DirecTV’s recent history of refusing distribution of SportsNet LA and the Pac-12 Network continues a petty trend of ignoring a marketing pledge to be the place sports viewers were treated as kings. The El Segundo-based company seems willing to dish out the nastiness; what will be the tipping point for consumers to stop taking it?

Tune it in

— Before taking a leap of faith and becoming an extreme media camera operator, take in HBO’s latest “Real Sports With Bryant Gumbel” (Tuesday, 10 p.m.) for a Jon Frankel segment called “Risky Business.” Four daredevil cameramen, including windsuit jumper Jeb Corliss of Venice, have the lenses turned on them as they explain how they’ve won awards for getting the perfect shot on mountain climbing and big-wave surfing assignments.

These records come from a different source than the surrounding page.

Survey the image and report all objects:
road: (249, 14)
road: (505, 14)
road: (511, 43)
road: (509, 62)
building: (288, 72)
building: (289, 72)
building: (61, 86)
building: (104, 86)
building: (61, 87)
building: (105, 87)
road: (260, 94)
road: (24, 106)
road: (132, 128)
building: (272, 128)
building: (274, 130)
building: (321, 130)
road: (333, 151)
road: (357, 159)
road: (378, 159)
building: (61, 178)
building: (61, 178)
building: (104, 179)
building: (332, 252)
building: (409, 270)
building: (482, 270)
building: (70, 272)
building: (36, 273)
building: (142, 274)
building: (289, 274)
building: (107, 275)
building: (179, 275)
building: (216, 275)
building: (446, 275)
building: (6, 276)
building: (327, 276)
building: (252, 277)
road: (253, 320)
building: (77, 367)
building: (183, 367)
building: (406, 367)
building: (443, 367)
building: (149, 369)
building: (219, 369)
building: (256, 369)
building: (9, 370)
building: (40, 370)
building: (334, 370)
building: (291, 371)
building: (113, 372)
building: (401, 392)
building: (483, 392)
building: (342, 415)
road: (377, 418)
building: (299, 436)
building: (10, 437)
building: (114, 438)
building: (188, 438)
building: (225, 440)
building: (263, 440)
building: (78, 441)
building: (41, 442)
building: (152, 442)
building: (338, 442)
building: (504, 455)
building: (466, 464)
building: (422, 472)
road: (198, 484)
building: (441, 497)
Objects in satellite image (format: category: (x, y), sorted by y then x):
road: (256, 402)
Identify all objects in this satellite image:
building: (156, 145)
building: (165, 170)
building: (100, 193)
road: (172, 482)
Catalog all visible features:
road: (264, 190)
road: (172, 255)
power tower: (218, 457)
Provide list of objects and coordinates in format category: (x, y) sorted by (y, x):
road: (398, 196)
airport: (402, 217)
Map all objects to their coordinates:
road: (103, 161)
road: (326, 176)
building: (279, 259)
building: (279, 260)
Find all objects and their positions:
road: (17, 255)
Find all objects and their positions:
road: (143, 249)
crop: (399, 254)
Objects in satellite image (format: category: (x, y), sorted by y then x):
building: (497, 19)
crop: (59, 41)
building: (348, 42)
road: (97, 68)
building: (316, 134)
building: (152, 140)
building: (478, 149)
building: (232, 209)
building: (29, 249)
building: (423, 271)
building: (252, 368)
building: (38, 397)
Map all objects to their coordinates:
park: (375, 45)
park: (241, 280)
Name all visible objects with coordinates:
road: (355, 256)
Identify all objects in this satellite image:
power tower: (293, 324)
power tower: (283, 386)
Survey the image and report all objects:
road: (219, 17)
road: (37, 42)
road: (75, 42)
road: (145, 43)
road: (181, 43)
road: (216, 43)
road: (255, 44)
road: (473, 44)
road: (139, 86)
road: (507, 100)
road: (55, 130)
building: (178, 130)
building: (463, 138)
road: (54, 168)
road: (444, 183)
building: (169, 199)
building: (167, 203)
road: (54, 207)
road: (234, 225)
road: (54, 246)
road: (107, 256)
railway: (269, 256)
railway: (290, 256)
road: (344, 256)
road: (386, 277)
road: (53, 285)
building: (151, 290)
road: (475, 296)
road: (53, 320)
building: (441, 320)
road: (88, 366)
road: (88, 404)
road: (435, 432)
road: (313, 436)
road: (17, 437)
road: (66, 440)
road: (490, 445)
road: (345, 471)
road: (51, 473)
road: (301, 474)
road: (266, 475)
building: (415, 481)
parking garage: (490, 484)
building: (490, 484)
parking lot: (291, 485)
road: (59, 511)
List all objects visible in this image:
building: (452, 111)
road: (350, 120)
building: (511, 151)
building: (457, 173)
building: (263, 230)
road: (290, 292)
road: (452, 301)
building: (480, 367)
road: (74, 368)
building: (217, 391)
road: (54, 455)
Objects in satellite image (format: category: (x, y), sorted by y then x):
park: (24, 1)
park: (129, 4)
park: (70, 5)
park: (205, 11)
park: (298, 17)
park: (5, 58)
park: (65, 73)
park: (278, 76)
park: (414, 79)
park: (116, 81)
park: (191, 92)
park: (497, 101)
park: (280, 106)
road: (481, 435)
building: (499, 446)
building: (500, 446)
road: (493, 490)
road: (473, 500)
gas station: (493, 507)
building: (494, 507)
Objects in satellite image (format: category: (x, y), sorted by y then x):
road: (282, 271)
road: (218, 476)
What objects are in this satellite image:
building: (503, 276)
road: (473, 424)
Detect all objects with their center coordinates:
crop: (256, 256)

— No debate that NBA TV is where playoff games go to die. Charles Barkley confirmed it last week before Indiana-Boston Game 2. After TNT studio analyst Shaquille O’Neal asked why Milwaukee-Detroit Game 2 was airing on NBA TV and not his network or ESPN, Barkley responded: “Actually, Shaq, it’s really the Pistons on NBA TV. That’s where we put the games we don’t care about. Name me how many times LeBron has been on NBA TV. He’s never been on NBA TV.” Added Ernie Johnson: “Not during the playoffs.”

Tune it out

— ESPNU’s coverage of the NCAA women’s gymnastics championship Saturday proved this new format confuses rather than informs — particularly the four-picture split screen. The alternative of focusing on one team in one event and basically ignoring the other three teams and events going on at the same time is no better, and it practically begs viewers to find the ESPN app or go online to focus on particular teams and apparatus competition.The Pac-12 Network, on the other hand, has perfected these broadcasts of multi-team competitions.

— To this point, let’s call new Dodgers radio play-by-play man Tim Neverett spectacularly average. Sure, a noted improvement. Still, nothing like what had been cultivated with a Rick Monday-Kevin Kennedy tandem.